# [Exercise aim]
The line containing "(at 26.596 6.348)" marks the end: extract everything from the first line of the data through that line, exactly, with no pictures.

# [Data excerpts]
=== Section Start ===

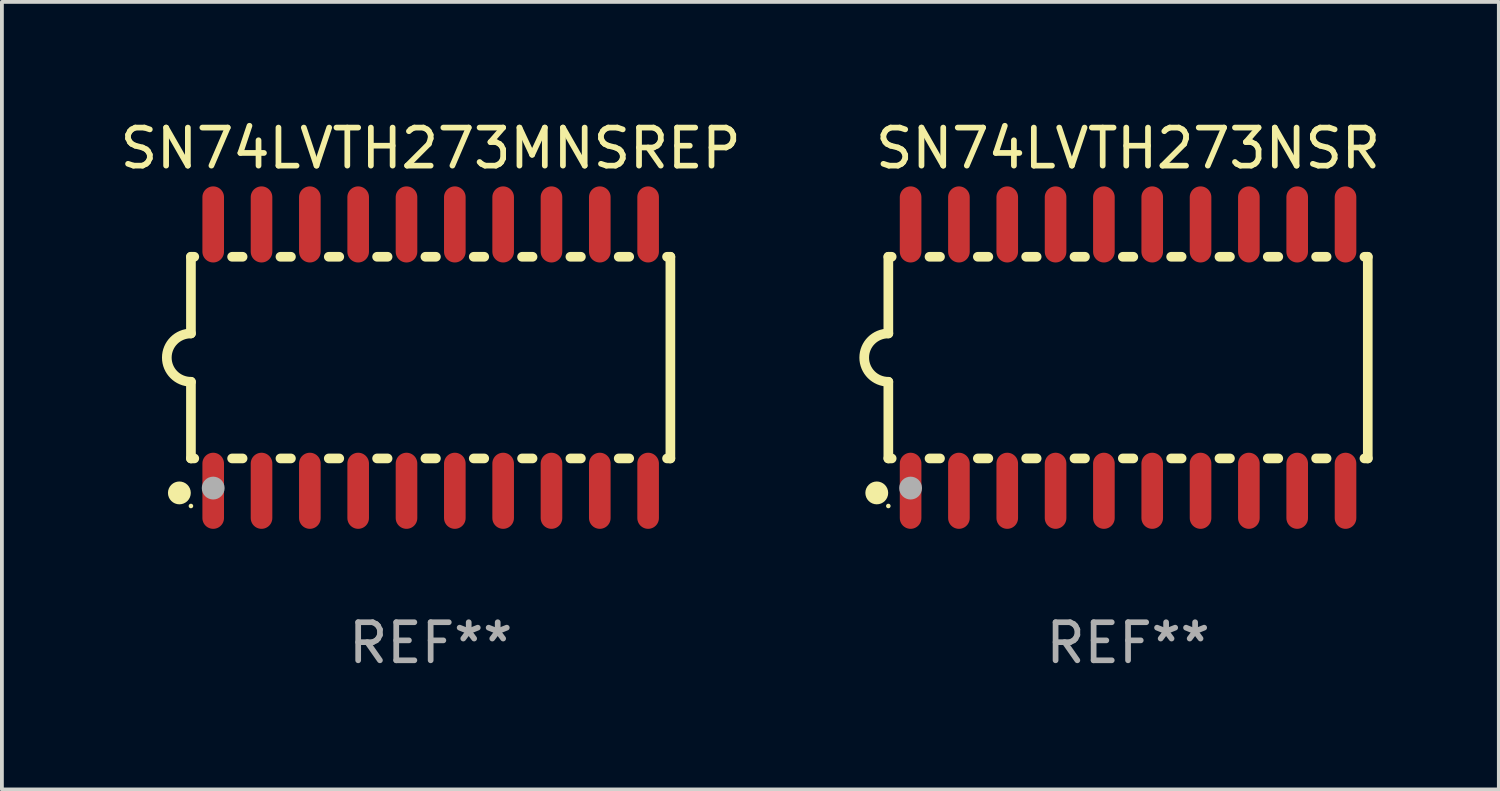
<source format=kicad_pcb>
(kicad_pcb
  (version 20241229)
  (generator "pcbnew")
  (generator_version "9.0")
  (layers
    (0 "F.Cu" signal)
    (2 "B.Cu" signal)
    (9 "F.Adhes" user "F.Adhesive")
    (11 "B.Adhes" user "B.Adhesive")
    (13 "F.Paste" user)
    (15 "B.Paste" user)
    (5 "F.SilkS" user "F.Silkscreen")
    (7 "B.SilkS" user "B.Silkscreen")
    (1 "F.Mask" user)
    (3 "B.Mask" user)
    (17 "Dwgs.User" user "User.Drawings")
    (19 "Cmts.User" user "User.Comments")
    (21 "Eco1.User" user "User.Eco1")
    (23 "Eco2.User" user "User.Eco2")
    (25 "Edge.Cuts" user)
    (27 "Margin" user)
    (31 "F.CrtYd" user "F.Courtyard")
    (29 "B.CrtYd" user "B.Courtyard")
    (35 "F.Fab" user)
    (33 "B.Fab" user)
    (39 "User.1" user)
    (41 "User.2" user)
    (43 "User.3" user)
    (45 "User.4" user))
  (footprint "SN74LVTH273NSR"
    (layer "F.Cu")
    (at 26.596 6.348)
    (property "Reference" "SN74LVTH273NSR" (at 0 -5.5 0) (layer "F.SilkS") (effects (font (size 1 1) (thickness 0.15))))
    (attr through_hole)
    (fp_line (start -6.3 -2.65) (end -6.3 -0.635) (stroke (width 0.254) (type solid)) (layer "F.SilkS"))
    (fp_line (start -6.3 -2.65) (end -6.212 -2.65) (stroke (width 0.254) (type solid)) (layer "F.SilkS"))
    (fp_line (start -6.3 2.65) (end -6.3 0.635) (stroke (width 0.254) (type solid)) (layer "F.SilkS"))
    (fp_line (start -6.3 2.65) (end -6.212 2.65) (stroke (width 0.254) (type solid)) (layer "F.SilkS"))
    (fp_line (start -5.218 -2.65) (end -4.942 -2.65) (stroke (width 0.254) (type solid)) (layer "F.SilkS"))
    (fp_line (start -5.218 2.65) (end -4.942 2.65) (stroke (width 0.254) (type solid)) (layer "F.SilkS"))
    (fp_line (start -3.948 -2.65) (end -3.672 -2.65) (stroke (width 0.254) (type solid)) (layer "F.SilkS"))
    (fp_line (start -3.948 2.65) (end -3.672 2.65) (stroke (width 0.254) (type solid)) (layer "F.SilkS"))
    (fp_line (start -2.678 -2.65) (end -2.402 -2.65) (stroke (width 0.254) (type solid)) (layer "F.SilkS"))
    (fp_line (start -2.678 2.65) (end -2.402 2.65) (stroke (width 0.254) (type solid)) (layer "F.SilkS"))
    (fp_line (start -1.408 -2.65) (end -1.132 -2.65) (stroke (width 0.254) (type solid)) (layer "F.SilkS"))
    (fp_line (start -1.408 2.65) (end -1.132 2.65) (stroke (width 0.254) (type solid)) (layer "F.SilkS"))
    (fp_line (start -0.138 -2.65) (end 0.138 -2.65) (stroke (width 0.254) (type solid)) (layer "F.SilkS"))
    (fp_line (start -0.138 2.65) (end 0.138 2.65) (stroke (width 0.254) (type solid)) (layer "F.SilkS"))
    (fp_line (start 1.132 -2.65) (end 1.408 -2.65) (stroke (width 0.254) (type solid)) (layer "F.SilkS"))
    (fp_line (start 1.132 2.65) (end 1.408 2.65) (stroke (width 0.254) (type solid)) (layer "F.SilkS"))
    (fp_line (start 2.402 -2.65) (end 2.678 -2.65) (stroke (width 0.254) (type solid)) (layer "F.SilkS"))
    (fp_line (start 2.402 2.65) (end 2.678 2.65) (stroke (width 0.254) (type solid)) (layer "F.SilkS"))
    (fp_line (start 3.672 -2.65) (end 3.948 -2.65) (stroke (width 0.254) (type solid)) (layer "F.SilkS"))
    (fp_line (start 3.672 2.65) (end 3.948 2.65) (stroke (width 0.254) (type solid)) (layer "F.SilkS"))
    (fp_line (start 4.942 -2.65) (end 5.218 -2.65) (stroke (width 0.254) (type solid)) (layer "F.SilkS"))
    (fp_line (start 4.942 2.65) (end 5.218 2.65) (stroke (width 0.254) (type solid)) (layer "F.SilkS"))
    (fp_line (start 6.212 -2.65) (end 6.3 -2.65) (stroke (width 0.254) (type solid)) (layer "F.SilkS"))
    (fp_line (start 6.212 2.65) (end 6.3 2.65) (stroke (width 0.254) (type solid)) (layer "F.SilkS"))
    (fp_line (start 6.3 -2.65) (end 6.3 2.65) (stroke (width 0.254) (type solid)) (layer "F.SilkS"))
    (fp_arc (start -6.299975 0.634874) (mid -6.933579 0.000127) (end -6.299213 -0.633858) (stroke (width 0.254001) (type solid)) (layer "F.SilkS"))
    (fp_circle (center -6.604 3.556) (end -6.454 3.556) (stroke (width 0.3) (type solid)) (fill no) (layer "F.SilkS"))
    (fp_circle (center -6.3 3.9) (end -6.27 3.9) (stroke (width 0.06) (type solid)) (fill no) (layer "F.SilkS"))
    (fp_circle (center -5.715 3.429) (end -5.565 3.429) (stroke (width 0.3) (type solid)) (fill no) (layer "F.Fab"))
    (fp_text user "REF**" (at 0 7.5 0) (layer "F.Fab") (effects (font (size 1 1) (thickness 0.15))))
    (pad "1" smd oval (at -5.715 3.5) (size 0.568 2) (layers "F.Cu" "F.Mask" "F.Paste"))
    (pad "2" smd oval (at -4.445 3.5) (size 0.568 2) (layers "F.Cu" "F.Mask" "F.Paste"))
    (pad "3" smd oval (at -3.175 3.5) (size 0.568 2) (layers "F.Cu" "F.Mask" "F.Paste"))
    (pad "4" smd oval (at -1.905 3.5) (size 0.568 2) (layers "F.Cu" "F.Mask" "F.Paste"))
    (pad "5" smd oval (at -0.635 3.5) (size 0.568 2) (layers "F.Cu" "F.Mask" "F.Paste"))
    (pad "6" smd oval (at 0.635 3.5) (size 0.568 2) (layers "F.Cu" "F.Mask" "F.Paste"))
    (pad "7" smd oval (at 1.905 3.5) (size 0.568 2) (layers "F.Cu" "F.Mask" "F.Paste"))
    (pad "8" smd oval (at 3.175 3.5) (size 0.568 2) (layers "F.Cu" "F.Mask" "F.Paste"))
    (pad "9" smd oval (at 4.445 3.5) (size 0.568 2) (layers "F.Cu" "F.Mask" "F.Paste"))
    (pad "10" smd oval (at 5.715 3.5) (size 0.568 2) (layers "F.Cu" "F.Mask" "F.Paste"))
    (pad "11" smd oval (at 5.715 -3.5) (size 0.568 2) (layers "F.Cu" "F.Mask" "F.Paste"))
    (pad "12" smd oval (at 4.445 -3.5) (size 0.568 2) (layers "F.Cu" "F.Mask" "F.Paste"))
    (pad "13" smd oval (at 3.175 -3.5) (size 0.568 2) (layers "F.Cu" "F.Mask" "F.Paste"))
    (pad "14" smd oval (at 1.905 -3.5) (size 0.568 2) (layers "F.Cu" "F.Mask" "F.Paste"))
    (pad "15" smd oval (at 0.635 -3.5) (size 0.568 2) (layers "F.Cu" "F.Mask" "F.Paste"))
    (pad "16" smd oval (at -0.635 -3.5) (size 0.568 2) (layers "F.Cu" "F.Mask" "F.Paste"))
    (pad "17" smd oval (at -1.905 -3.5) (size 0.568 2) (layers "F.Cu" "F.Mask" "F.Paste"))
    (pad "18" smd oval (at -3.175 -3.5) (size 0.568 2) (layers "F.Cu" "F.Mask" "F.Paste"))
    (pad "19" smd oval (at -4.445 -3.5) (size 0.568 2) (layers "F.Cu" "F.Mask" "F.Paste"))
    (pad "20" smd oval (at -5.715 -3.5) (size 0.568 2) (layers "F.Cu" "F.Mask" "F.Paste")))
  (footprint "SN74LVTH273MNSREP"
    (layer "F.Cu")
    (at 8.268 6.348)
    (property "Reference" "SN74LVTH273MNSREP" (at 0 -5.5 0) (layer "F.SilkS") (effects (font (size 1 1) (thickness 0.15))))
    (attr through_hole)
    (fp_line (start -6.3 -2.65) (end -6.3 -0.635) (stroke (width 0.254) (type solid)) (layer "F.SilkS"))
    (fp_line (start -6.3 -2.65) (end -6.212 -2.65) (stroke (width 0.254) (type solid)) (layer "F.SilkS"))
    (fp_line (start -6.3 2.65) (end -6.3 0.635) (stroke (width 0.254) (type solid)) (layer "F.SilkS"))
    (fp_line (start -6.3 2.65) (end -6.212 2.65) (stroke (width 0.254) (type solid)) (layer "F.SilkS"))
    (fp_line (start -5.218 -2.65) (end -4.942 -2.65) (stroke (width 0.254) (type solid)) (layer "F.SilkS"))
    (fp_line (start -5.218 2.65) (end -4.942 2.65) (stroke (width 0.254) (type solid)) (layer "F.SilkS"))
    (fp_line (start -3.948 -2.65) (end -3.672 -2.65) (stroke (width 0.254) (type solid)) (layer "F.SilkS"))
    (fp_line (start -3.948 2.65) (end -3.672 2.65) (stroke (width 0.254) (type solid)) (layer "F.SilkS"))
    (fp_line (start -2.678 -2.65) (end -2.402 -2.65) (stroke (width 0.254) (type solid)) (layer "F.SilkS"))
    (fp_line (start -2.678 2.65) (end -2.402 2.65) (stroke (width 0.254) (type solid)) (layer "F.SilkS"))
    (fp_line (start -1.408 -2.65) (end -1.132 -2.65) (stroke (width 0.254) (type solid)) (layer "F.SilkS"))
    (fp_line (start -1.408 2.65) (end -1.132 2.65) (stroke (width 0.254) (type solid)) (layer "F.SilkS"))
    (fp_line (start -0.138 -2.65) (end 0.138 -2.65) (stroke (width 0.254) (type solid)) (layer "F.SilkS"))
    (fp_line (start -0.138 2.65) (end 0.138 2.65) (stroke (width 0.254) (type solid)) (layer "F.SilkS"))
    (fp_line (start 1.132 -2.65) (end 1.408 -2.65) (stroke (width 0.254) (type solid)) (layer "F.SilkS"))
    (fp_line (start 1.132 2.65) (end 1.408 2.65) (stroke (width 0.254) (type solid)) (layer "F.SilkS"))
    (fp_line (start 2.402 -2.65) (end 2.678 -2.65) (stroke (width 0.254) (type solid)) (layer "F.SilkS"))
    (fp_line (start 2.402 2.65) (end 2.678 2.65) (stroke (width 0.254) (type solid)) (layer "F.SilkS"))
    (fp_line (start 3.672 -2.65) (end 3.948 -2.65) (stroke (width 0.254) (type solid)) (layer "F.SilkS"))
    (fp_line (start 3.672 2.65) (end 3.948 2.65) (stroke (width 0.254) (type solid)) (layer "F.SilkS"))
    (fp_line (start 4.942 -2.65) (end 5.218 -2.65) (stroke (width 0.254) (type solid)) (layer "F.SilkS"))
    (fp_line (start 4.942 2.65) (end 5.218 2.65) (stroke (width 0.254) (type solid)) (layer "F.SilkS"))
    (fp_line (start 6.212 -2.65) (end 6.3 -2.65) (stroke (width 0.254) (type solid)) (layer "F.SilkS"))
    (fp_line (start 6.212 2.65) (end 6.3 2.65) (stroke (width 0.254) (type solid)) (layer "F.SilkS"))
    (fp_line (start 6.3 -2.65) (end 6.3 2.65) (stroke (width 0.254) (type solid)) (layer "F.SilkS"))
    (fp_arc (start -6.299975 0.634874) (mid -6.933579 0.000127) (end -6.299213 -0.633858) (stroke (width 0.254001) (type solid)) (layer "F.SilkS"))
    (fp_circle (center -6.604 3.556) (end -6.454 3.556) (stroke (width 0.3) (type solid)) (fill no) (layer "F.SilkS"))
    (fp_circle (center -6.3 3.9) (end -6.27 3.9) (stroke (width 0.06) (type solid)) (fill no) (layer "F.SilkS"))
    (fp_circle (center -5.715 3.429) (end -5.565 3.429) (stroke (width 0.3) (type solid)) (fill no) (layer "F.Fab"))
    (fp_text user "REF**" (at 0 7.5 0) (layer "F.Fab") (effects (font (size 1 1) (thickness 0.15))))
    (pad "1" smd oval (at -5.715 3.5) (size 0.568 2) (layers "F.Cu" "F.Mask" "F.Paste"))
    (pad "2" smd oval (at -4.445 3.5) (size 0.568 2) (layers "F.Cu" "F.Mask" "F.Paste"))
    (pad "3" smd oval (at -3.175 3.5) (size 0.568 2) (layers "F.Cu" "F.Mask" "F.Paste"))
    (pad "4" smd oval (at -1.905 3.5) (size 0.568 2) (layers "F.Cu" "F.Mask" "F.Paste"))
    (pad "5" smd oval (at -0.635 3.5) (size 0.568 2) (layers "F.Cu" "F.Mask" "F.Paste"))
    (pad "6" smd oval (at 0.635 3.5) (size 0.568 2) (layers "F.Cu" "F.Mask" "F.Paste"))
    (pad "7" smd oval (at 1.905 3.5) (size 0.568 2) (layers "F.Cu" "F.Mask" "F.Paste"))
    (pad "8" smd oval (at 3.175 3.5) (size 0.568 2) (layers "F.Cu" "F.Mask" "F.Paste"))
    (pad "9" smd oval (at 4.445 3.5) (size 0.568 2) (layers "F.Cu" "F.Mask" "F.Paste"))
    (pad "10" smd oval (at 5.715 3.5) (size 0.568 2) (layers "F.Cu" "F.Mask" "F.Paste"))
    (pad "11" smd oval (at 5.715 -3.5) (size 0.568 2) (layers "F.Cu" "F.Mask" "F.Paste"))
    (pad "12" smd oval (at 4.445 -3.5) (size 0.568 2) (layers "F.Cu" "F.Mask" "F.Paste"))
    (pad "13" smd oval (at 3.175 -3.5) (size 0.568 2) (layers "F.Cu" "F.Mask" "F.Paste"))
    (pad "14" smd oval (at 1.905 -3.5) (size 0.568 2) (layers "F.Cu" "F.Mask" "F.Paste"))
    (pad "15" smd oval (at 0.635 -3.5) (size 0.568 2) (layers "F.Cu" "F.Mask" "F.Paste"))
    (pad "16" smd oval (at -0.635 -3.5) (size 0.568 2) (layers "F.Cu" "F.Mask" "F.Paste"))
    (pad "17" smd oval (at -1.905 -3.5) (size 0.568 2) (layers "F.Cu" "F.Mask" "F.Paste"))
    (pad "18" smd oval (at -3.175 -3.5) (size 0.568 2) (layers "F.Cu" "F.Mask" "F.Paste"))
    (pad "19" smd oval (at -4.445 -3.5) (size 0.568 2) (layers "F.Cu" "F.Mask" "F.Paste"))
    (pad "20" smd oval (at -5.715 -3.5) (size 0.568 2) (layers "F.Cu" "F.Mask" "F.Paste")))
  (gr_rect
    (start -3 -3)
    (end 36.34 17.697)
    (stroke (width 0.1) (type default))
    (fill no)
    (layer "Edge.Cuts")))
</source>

=== Section End ===

# [The answer]
<source format=kicad_pcb>
(kicad_pcb
  (version 20241229)
  (generator "pcbnew")
  (generator_version "9.0")
  (layers
    (0 "F.Cu" signal)
    (2 "B.Cu" signal)
    (9 "F.Adhes" user "F.Adhesive")
    (11 "B.Adhes" user "B.Adhesive")
    (13 "F.Paste" user)
    (15 "B.Paste" user)
    (5 "F.SilkS" user "F.Silkscreen")
    (7 "B.SilkS" user "B.Silkscreen")
    (1 "F.Mask" user)
    (3 "B.Mask" user)
    (17 "Dwgs.User" user "User.Drawings")
    (19 "Cmts.User" user "User.Comments")
    (21 "Eco1.User" user "User.Eco1")
    (23 "Eco2.User" user "User.Eco2")
    (25 "Edge.Cuts" user)
    (27 "Margin" user)
    (31 "F.CrtYd" user "F.Courtyard")
    (29 "B.CrtYd" user "B.Courtyard")
    (35 "F.Fab" user)
    (33 "B.Fab" user)
    (39 "User.1" user)
    (41 "User.2" user)
    (43 "User.3" user)
    (45 "User.4" user))
  (footprint "SN74LVTH273NSR"
    (layer "F.Cu")
    (at 26.596 6.348)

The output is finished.